If you want to try using Windows programs while using Mac OS X, you can get either Parallels Desktop or VMware Fusion. I know VMware Fusion allows you to just start using your Boot Camp install. Parallels is supposed to have support for Boot Camp, but they don't seem to elaborate on their web site. Basically you shouldn't have a problem with going with Boot Camp if you decide you want one of the others later.


----------



## coolday (Jul 6, 2005)

Thanks I'll try ...


----------



## scathe30 (Jan 10, 2007)

shuuhen said:


> If you want to try using Windows programs while using Mac OS X, you can get either Parallels Desktop or VMware Fusion. I know VMware Fusion allows you to just start using your Boot Camp install. Parallels is supposed to have support for Boot Camp, but they don't seem to elaborate on their web site. Basically you shouldn't have a problem with going with Boot Camp if you decide you want one of the others later.


Parallels has got very firm and good support of Boot Camp partitions. Basically, it is very useful - but not very much for me, only to run Windows from Boot Camp partition for Parallels.
Overall, Boot Camp partition support proved itself to be very stable in Parallels so far...


----------



## coolday (Jul 6, 2005)

I've installed macosx and winxpsp2 using bootcamp....
I did it this way ....
1) Created a single unpartitioned drive in the hdd.

2) Installed macosx onto that partition.

3) Installed bootcamp and partitioned the single partition and created a new partition for winxp.

4) Started xp installation using bootcamp. (I'd created a winxp driver for mac before-hand)

5) Installed winxp and provided xp drivers for mac from the above mentioned cd.

Actually these steps helped me in not getting confused and everything was done easily and quickly.

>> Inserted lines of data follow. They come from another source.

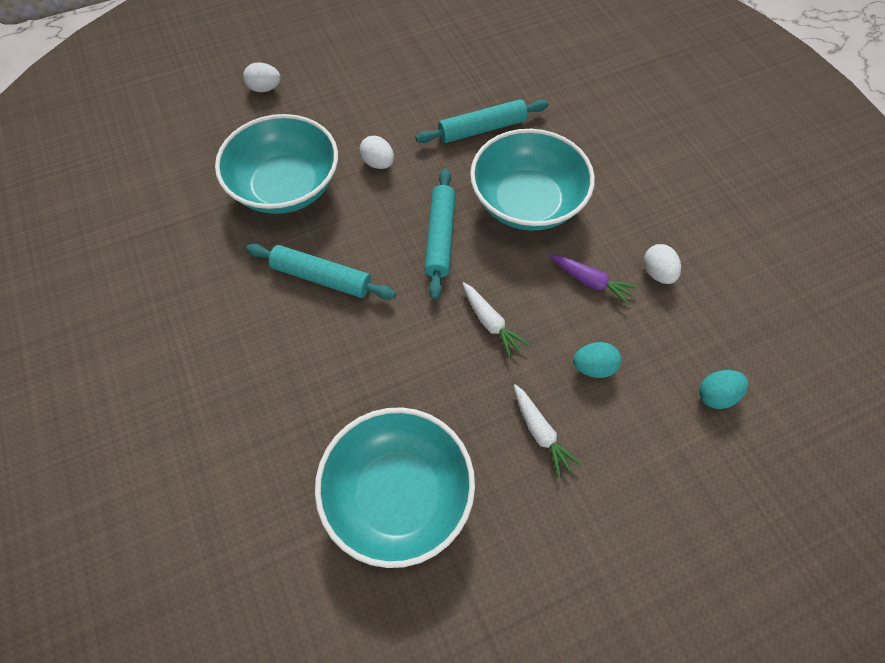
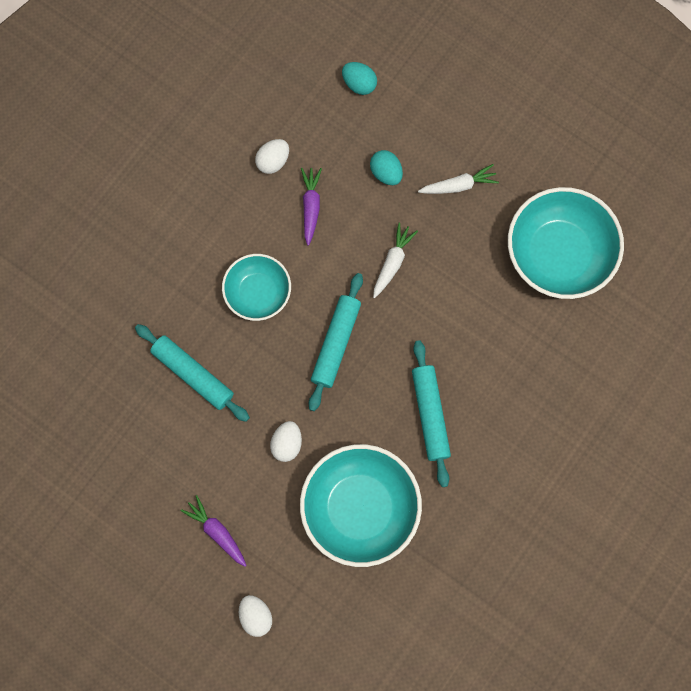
camera: 120 degrees left, 15 degrees up
turquoise rolling pin [425,168,455,300] -> turquoise rolling pin turned 45 degrees counterclockwise [309,273,363,411]
turquoise bowl [470,129,595,231] -> turquoise bowl [222,254,291,321], size x0.60
white carrot [513,384,582,478] -> white carrot turned 45 degrees clockwise [418,164,499,194]
none -> purple carrot [180,495,247,567]

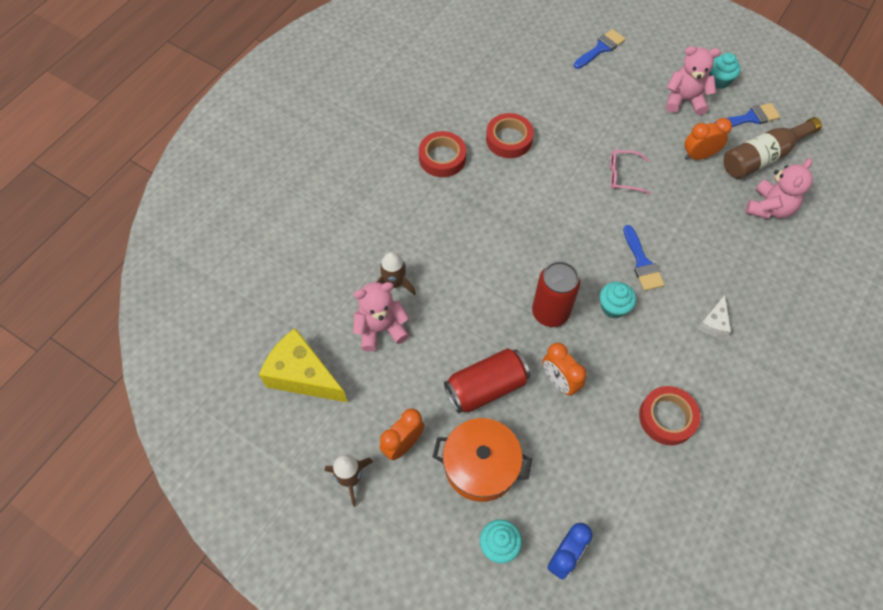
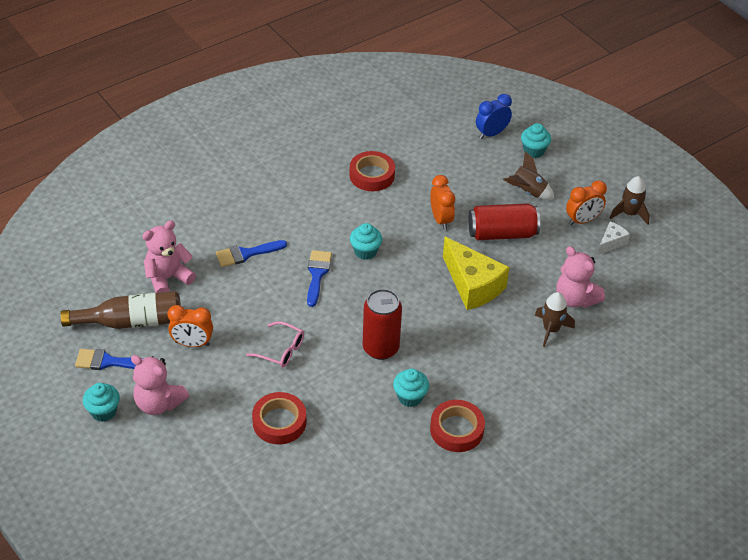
camera: 160 degrees left, 15 degrees down
yellow cheese [259,328,348,403] -> yellow cheese moved to [443,237,510,310]
pink teddy bear [353,282,409,352] -> pink teddy bear turned 45 degrees clockwise [556,246,605,308]
orange pot [433,418,532,502] -> brown rocket [503,151,554,200]
red tape [486,113,534,158] -> red tape moved to [252,392,306,445]
red can [532,261,580,327] -> red can moved to [363,289,402,360]
blue brush [574,29,626,69] -> blue brush moved to [216,240,287,267]
white cheese [698,295,731,338] -> white cheese moved to [598,222,630,255]
none -> turquoise cupcake [393,368,429,407]

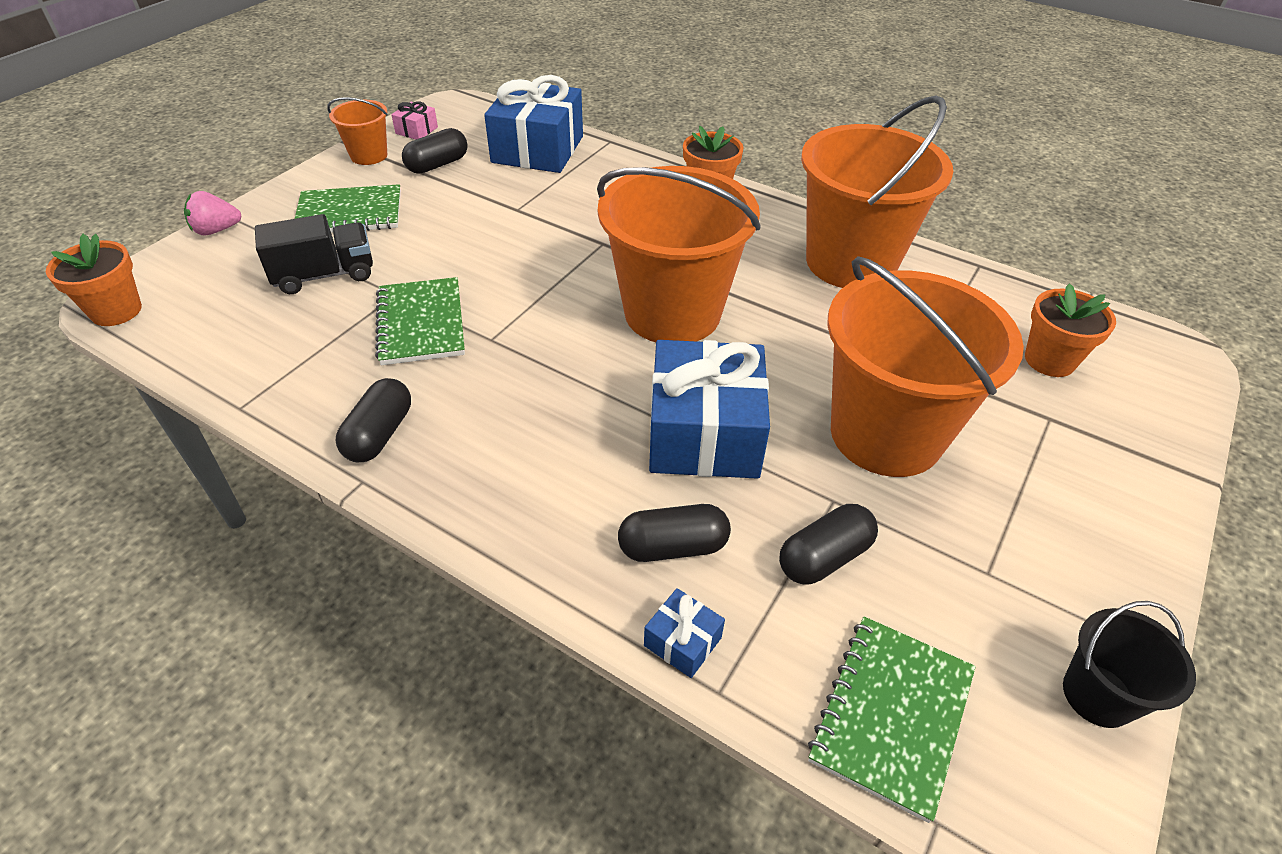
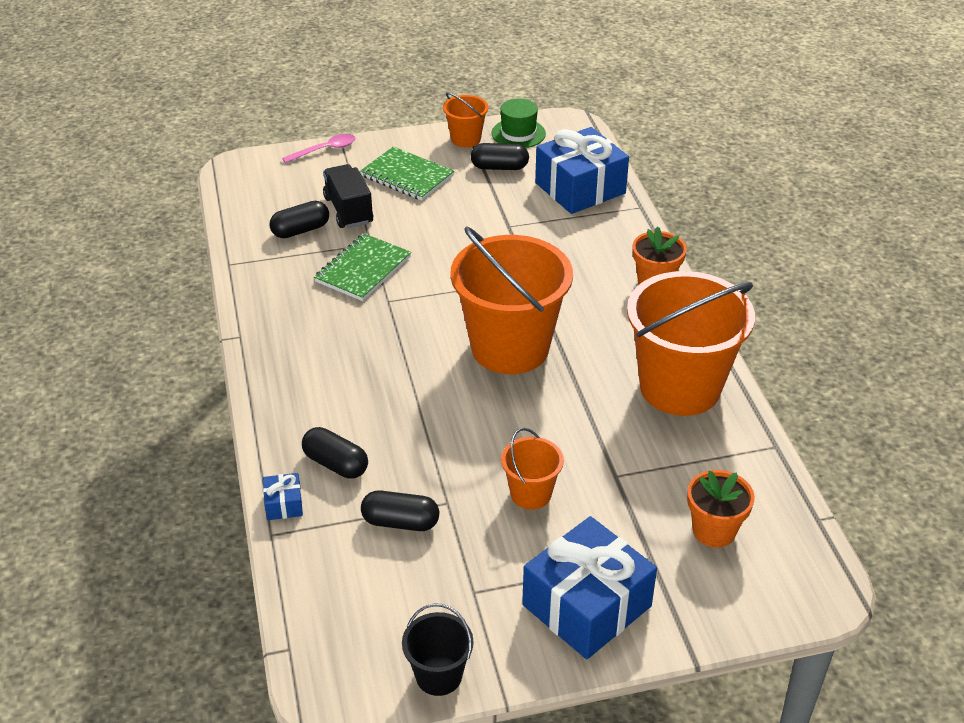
camera: 45 degrees right, 5 degrees down
orange flower pot [46,234,142,326] -> none
pink strawberry [184,191,242,235] -> pink spoon [282,134,356,163]
black truck [255,214,373,294] -> black truck turned 135 degrees counterclockwise [323,164,373,228]
black capsule [336,378,411,462] -> black capsule moved to [270,201,329,238]
pink gift [391,101,438,140] -> green hat [491,99,546,148]
blue gift [649,340,770,479] -> blue gift moved to [522,516,657,659]
green notebook [808,617,976,823] -> none
orange bucket [827,256,1024,477] -> orange bucket [501,428,564,509], size x0.47

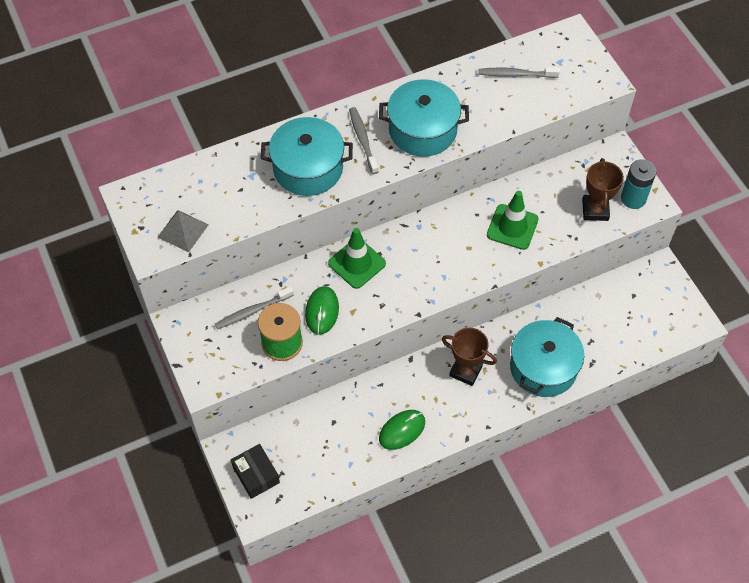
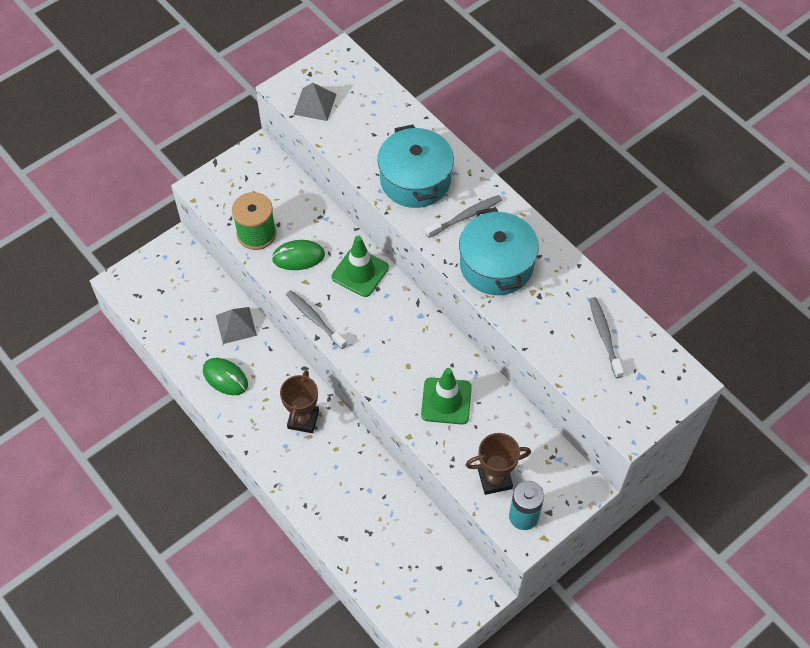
camera: 75 degrees right, 0 degrees up
grey toothbrush [215,286,294,329] -> grey toothbrush moved to [286,290,347,349]
black box [231,444,280,499] -> none
turquoise pot [510,317,584,397] -> none
none -> grey pyramid [216,307,257,344]

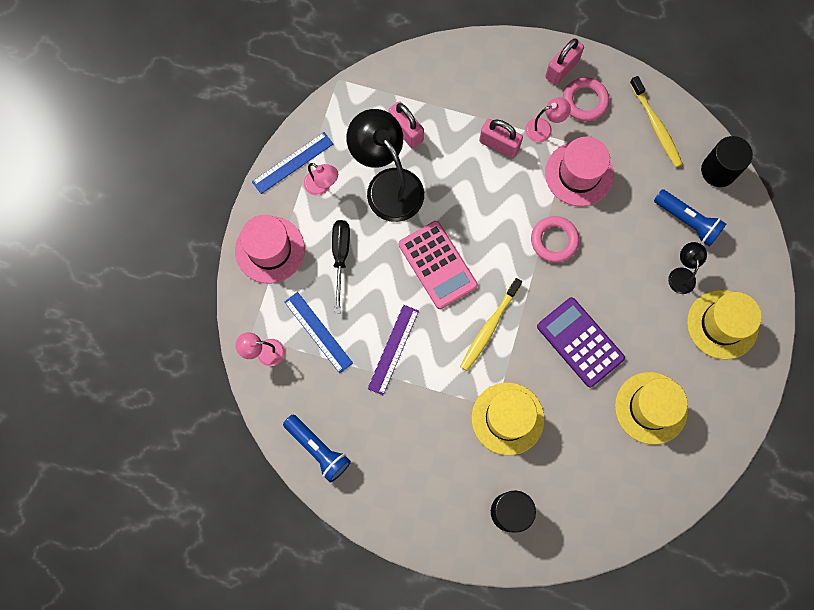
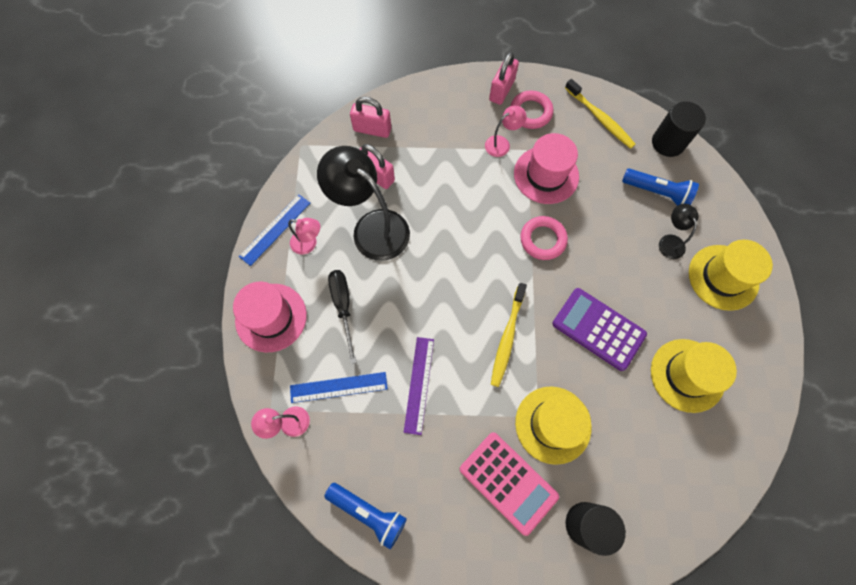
camera: 15 degrees left, 5 degrees down
blue ruler [284,292,353,373] -> blue ruler turned 45 degrees counterclockwise [290,372,388,403]
pink calculator [399,221,478,309] -> pink calculator moved to [460,432,559,536]
pink padlock [479,119,523,158] -> pink padlock moved to [350,97,391,138]

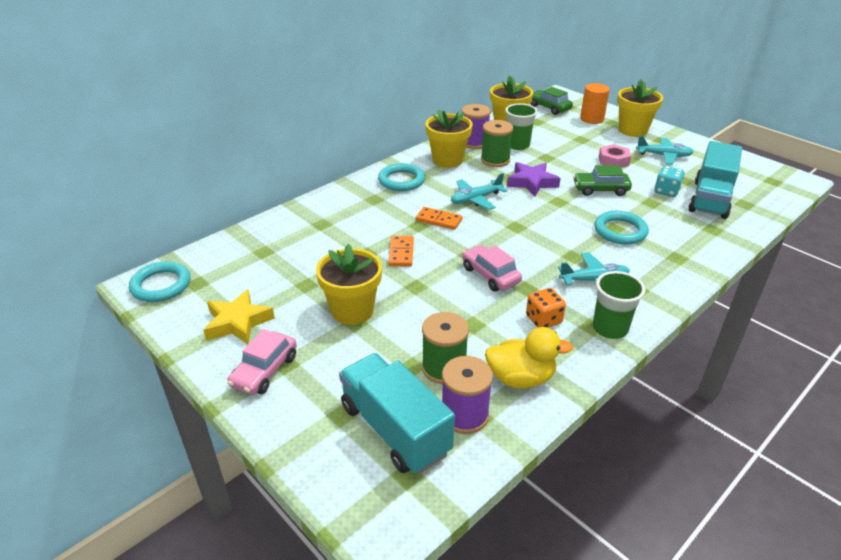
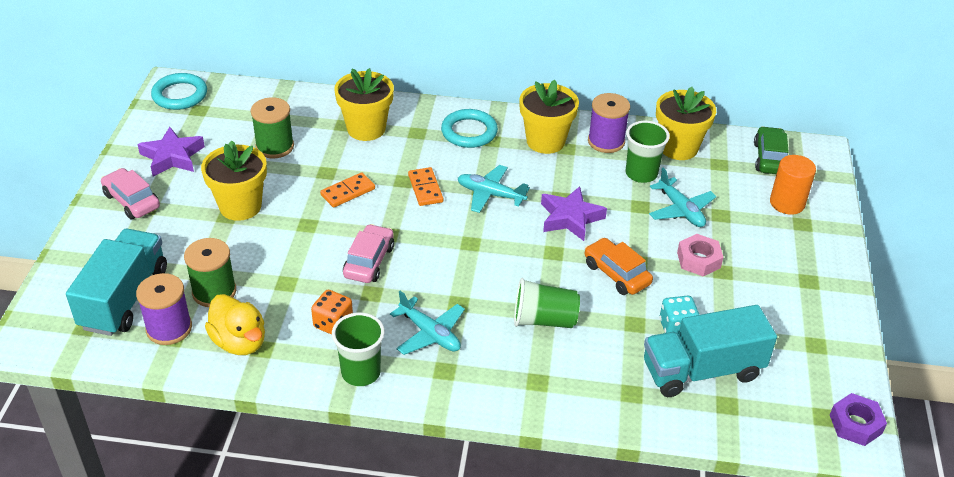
camera: 50 degrees right, 5 degrees up
yellow star [204,289,275,344] -> purple star [137,127,205,177]
pink car [227,329,297,395] -> pink car turned 60 degrees clockwise [101,168,160,219]
green spool [481,120,513,167] -> green spool moved to [251,97,294,158]
green car [573,165,632,196] -> orange car [585,238,653,295]
turquoise ring [594,211,649,245] -> green cup [514,278,580,328]
yellow flower pot [617,79,663,137] -> yellow flower pot moved to [334,68,394,141]
turquoise plane [636,136,694,165] -> turquoise plane moved to [649,168,717,227]
none -> purple nut [830,393,887,446]

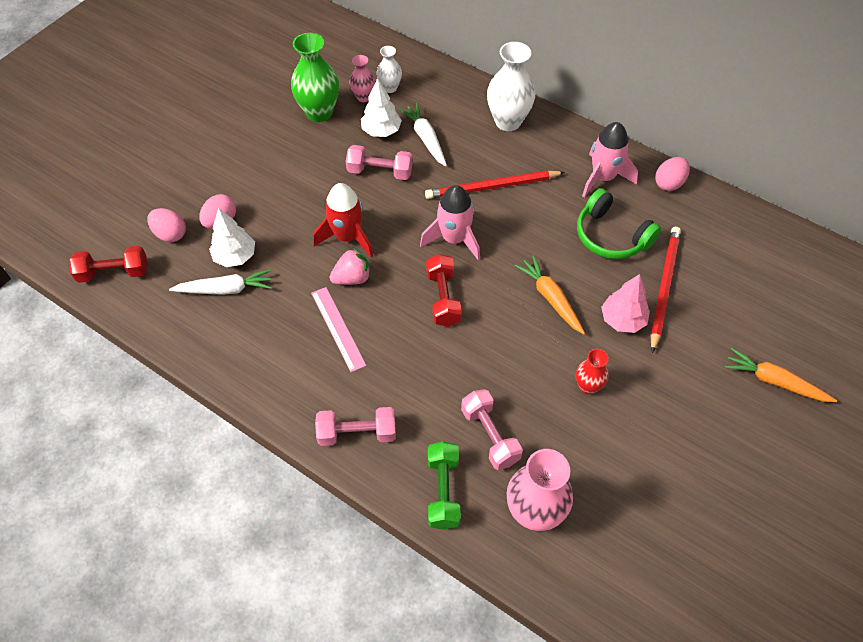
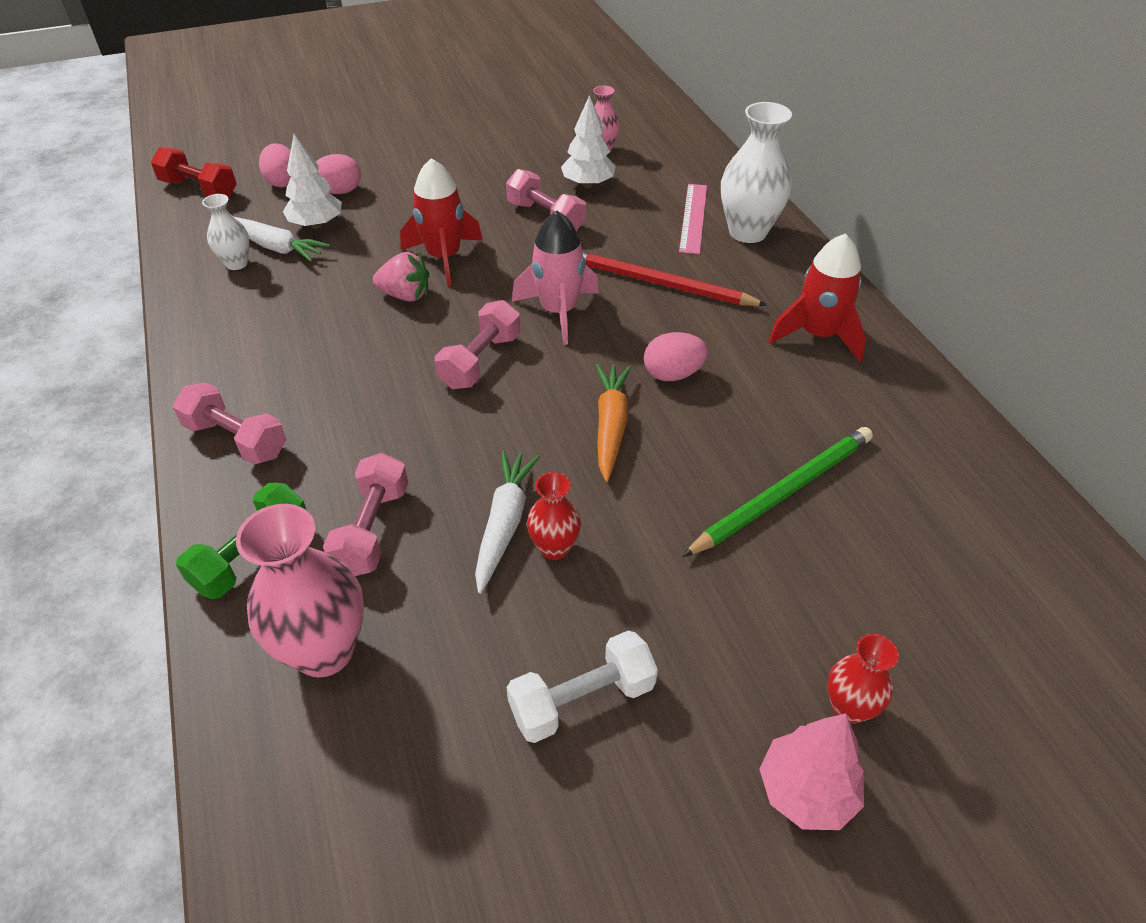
camera: 35 degrees right, 10 degrees down
green vase [291,33,339,122] -> none
pink ruler [311,287,366,372] -> pink ruler moved to [679,184,707,254]
white vase [377,46,402,93] -> white vase moved to [202,194,249,270]
white carrot [399,103,447,166] -> white carrot moved to [475,450,540,594]
red dumbbell [426,254,462,327] -> pink dumbbell [435,300,521,389]
green headphones [577,188,661,259] -> none
pink rocket [582,122,638,197] -> red rocket [769,233,866,362]
pink tree [601,274,650,333] -> pink tree moved to [760,714,864,830]
red pencil [650,227,681,353] -> green pencil [682,427,873,557]
pink egg [655,157,690,191] -> pink egg moved to [644,332,708,381]
orange carrot [724,348,837,402] -> red vase [827,634,899,724]
none -> white dumbbell [507,630,658,743]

Thanks everyone for the help they provided.


----------



## coolday (Jul 6, 2005)

One more query ...
How can I create a backup of the macosx installation dvd. We don't have the 7.5 gb dvd disks in the market .... only 4.5 gb


----------



## sinclair_tm (Mar 11, 2005)

i don't even know if you can. making bootable copies of apple os cds/dvds has always been hit and miss, more often a miss. there is no way to do it in windows, and the mac burning apps i know of won't burn a bootable one.


----------